In article <13100010@bucc2> brian@bucc2.UUCP writes:
>  For the reasons outlined in Caplinger's paper, it is often difficult
>to free() everything that has gotten *alloc()'d in a large project.
>We do not want to implement garbage collection, however, due to
>the code overhead and lack of sources. The environment we are running
>is Microsoft C 5.0 on IBM AT's and PS/2's under MS-DOSN'T.
>
>  An additional field will be added to the header at the beginning of
>every block on the heap. After a call to malloc is made, a mark() function
>can be called to set a code in this field. Later, a function called
>free_group() frees all the blocks with a specific code. The functions
>would look like this:
>
>/* mark a pointer to a block allocated from the heap. returns ptr on	*/
>/* success, or NULL if ptr didn't point into the heap.			*/
>char *mark(ptr, code)
>  char *ptr;			/* block to mark			*/
>  long code;			/* code number to mark with		*/
>
>/* free all blocks on the heap with a specified mark code. Returns a	*/
>/* count of the number of blocks free'd.				*/
>int free_group(code)
>  long code;			/* code number of blocks to free	*/

How about combining these steps?  Or letting the allocator dynamically
assign the code number?  I think PL/I does something like this.  (Or
was it just Multics PL/I?)  The allocator is part of the language, so
you could have something like:

	declare bar area;
	allocate foo in bar;

Later, everything in bar could be freed.  The area could also be
declared as extensible, so that if you ran out of the space already
allocated, the allocator would go find more, and use it also under the
name of bar.

(I don't remember the details, and I didn't use it much, so I may have
some of this wrong.  There were some sort of inconsistencies between
the pure PL/I versions and some system subroutines available.)

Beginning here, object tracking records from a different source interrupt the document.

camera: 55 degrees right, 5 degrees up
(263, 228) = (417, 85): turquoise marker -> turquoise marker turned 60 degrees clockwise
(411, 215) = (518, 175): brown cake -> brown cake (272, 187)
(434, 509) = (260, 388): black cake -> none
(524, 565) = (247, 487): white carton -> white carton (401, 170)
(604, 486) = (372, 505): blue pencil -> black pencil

A C/UNIX variant could probably be implemented with an internal design
similar to what you're already doing.

	typedef struct _area {
		struct _area *next;
		/* data relating to allocations */
	} *area;

	area create_area (void);
	void * allocate (size_t size, area a);
	void release (void * ptr);
	void free_area (area a);

>   Each programmer will have a unique code similar to a UID, which will be
>stored in the programmer field. This will help in finding a scapegoat when
>problems arise... errrr rather in locating the code that isn't freeing
>its allocated memory. Since we only have about 15 programmers doing this
>type of work, 64 programmer codes per project should be sufficient.
>
>  The project field will be a code indicating which project or library
>allocated the block.

Umm... I wouldn't be interested in knowing which programmer, except to
go beat him over the head later.  The library, and perhaps the source
file, would be useful information, but how can this be managed on a
large scale?  If I log into your system where some of the installed
libraries use this scheme, or if you're interested in exporting it to
other sites, how can conflicts be avoided?  I'd prefer some way of
avoiding conflicts, or at least detecting them sometime (compile- or
link-time preferably, run-time is permissible).

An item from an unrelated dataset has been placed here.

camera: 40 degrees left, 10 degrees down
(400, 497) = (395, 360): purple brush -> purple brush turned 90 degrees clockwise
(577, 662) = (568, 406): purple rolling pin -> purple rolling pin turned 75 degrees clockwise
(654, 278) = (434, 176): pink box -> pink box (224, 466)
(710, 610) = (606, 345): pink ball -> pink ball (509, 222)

>  Sixteen bits are reserved for the code itself, allowing for 2^16 
>"memory" groups per programmer per project. Additionaly, to help with
>coding reentrant functions, a gensym() function will return a unique
>code number. To make gensym() codes seperate from codes defined by
>the programmer, the gensym flag is provided in the structure.

Now that's sounding better.  Can the gensym function be used
throughout?  (I hope you're not really calling it "gensym" -- it would
seem to be too generic a name.  I've used it in several different
programs for various things -- not libraries, but programs where name
conflicts wouldn't result.)

henry@utzoo.uucp (Henry Spencer) (05/26/88)

There is no need to mess with the insides of malloc for this.  It is
really pretty easy to implement a scheme in which you get an "area" by
calling newarea() and then get data "within" the area by calling, say,
areaalloc() with the area and the size you want.  The area is in fact
a data structure which keeps pointers to everything you allocate through
it.  areaalloc() just invokes malloc() and adds a pointer to the result
to the area.  You can then deallocate everything in the area by calling
a function that just goes through the area calling free() on everything.
Note that the "area" doesn't actually correspond to a contiguous block
of storage, despite its name.

You can add arbitrary bookkeeping to the area functions easily.  The
major advantage is this stuff can be fully portable, which the insides
of malloc (and hence, changes to the insides of malloc) are *NOT*.

bill@proxftl.UUCP (T. William Wells) (05/29/88)

In article <1313@valhalla.ee.rochester.edu>, badri@valhalla.ee.rochester.edu (Badri Lokanathan) writes:
> ---------------------------- in file utildefs.h -------------------------
> extern char *malloc();
> extern char memory_error[];
> #define MALLOC_N(A,B,N) {                                             \
>       if ((A=(B *) malloc((unsigned) (N)*sizeof(B))) == NULL) {       \
>               (void) fputs(memory_error,stderr); exit(-666);          \
>       }                                                               \
> }

Try, instead, this:

#include <stdlib.h>
extern void *Malloc_tmp;        /* Define this with malloc_fail. */
extern void *malloc_fail(size_t N);
#define MALLOC(B,N) ((Malloc_tmp = malloc((size_t)(N) * sizeof(B)))      \
				? (B *)Malloc_tmp                        \
				: (B *)malloc_fail((size_t)(N) * sizeof(B)))


If you do not have an ANSI-ish C compiler:

#define size_t unsigned
extern void *malloc();
extern void *Malloc_tmp;        /* Define this with malloc_fail. */
extern void *malloc_fail(size_t N);
#define MALLOC(B,N) ((Malloc_tmp = malloc((size_t)((N) * sizeof(B))))    \
				? (B *)Malloc_tmp                        \
				: (B *)malloc_fail((size_t)((N) * sizeof(B))))

If your compiler does not have void *, use char *.

This has several advantages.

  o  The generated code is smaller.
  o  All details of the error handling are hidden.
  o  It can be used in an expression.
  o  Malloc_fail could do other things, like purge memory and retry the
     allocation.

peter@ficc.UUCP (Peter da Silva) (06/01/88)

This "memory group" thing sounds like "AllocRemember", a routine that
comes as part of the Amiga Intuition library:

struct RememberKey *Memory;

	Memory = 0;

	...

	space = AllocRemember(&Memory, size, flags);

	...

	morespace = AllocRemember(&Memory, size, flags);


	...

	FreeRemember(&Memory, TRUE);

This has the result of allocating the memory on a linked list. You get
the effect of the memory spaces for free. When you call FreeRemember
it trashes all the memory linked on that particular RememberKey. 

Implementation? Easy:

struct memkey {
	struct memkey *nextkey;
	char data[0];
};

mallocremember(key, size)
struct memkey **key;
int size;
{
	struct memkey *ptr;

	ptr = malloc(sizeof(struct memkey *)+size);
	ptr->nextkey = *key;
	*key = ptr;
	return ptr->data;
}

freeremember(key)
struct memkey **key;
{
	while(*key) {
		ptr = (*key)->nextkey;
		free(*key);
		*key = ptr;
	}
}
-- 
-- Peter da Silva, Ferranti International Controls Corporation.
-- Phone: 713-274-5180. Remote UUCP: uunet!nuchat!sugar!peter.